Although many people are aware that Saint John, New Brunswick, is Canada’s oldest incorporated city, few are aware that it houses Canada’s oldest continuing museum. The New Brunswick Museum was officially incorporated as the “Provincial Museum” in 1929 and received its current name in 1930. Its history, however, can be traced back another 87 years to 1842, when Gesner’s Museum of Natural History opened to the public in Saint John.
The proprietor Dr. Abraham Gesner (1797-1864) was born in Cornwallis, Nova Scotia. His childhood fascination with scientific experiments led him to study in London, England, where he became a physician. After only a few years of practice in Nova Scotia, Gesner moved to New Brunswick in 1837 to become a full-time geologist. In 1838, he became New Brunswick’s Provincial Geologist, the first such appointment in Canada. This position lasted until 1842 when the provincial legislature decided to no longer fund Gesner’s geological survey. During this same time Gesner’s collection of natural history specimens and “curiosities” continued to grow and he tried to persuade the government to purchase his collection for the Saint John Mechanics’ Institute. When that did not happen he opened his museum to the public. The original precursor of the New Brunswick Museum, Gesner’s Museum opened on 5 April 1842 in Robertson’s Brick Building on Prince William Street, Saint John. Gesner borrowed money to continue his geological survey of the province on his own and unfortunately, income from his museum was not enough to solve his financial problems. In 1843, his collection passed to his creditors, who eventually donated it to the Saint John Mechanics’ Institute in 1846.
This organization was formed in 1838 as an outgrowth of the New Brunswick Philosophical Society, established some two years earlier. From its inception, the Mechanics’ Institute was to have a museum, which began developing once their building was completed in 1841. At a Bazaar and Exhibition held in the new building in 1842, they could already display a Bird and Curiosity Room, containing “Curiosities of every description,” and a room devoted to “Arms, Implements, &c. of the Aborigines of all Countries” as well as other exhibits. For many years after the Mechanics’ Institute took over Gesner’s Museum, the two collections were maintained separately, but some portions eventually merged. In 1890, the Mechanics’ Institute was dissolved and their museum, and Gesner’s, were taken over by the Natural History Society of New Brunswick.
The Natural History Society was founded in 1862, initiated by a small group of geologists called the Steinhammer Club. As had been the case with the Mechanics’ Institute, it was immediately determined that the Society would have a museum. Collections of natural history specimens and a library were quickly acquired by purchase and donation, and continued to grow over the ensuing years. At first the Mechanics’ Institute allocated space in their museum for the collection of the Natural History Society. After several subsequent moves, including one that saved their museum from the ravages of Saint John’s Great Fire of 1877, the Society acquired their own building on Union Street in 1906. Under the care of its curator and later director, Dr. William MacIntosh, the Society’s collections and its activities expanded until, eventually, it became apparent that a new building was essential.
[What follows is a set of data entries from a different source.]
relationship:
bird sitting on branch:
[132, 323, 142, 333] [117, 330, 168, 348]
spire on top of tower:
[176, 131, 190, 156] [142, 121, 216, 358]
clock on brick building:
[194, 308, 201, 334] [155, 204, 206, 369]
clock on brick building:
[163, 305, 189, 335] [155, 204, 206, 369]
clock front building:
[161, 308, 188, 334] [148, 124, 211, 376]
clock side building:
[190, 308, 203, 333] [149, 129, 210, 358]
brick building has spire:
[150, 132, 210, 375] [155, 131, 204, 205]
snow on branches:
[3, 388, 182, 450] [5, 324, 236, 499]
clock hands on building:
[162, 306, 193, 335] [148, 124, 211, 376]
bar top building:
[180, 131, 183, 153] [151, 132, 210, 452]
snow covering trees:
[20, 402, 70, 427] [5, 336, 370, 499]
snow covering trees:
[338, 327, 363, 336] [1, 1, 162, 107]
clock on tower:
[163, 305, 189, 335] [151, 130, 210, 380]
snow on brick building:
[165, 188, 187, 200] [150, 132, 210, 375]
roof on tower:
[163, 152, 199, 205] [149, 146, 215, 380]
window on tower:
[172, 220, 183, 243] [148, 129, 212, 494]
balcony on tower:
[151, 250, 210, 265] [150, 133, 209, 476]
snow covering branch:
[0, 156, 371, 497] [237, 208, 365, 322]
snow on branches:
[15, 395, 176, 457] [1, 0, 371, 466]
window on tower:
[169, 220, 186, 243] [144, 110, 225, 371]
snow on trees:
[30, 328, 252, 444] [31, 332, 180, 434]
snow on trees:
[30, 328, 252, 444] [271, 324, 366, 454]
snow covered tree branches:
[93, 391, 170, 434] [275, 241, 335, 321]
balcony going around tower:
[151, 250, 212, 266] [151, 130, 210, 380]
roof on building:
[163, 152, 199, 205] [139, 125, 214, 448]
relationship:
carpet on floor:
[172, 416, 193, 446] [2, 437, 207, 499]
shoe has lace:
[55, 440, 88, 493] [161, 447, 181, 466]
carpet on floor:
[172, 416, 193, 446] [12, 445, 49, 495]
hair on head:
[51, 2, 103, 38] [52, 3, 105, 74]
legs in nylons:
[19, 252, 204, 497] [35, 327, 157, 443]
At the same time in the Province, there were a number of individuals who recognized the need for a provincial museum. In 1929, their goal was realized, founded on the collections of the Natural History Society. In 1934, timed to celebrate the sesquicentennial of the founding of New Brunswick in 1784, a new facility was opened on Douglas Avenue by Prime Minister Richard Bedford Bennett (1870-1947).
Today, the New Brunswick Museum, a provincial institution funded in part by the Province of New Brunswick, continues to collect, preserve, research and interpret our natural and cultural heritage. As well as its remarkable natural sciences collection, the museum has diverse and extensive collections of artifacts from New Brunswick and all over the world.
By 1992, the museum had outgrown its Douglas Avenue location and plans were made to develop new exhibition galleries in a central Saint John location. In April 1996, the New Brunswick Museum officially opened its Exhibition Centre in leased space in uptown Saint John. The museum now offers three floors and 60,000 square feet of exhibition spaces and a wide range of public programs. The Collections Centre and Archives and Research Library continue to be situated at the Douglas Avenue location.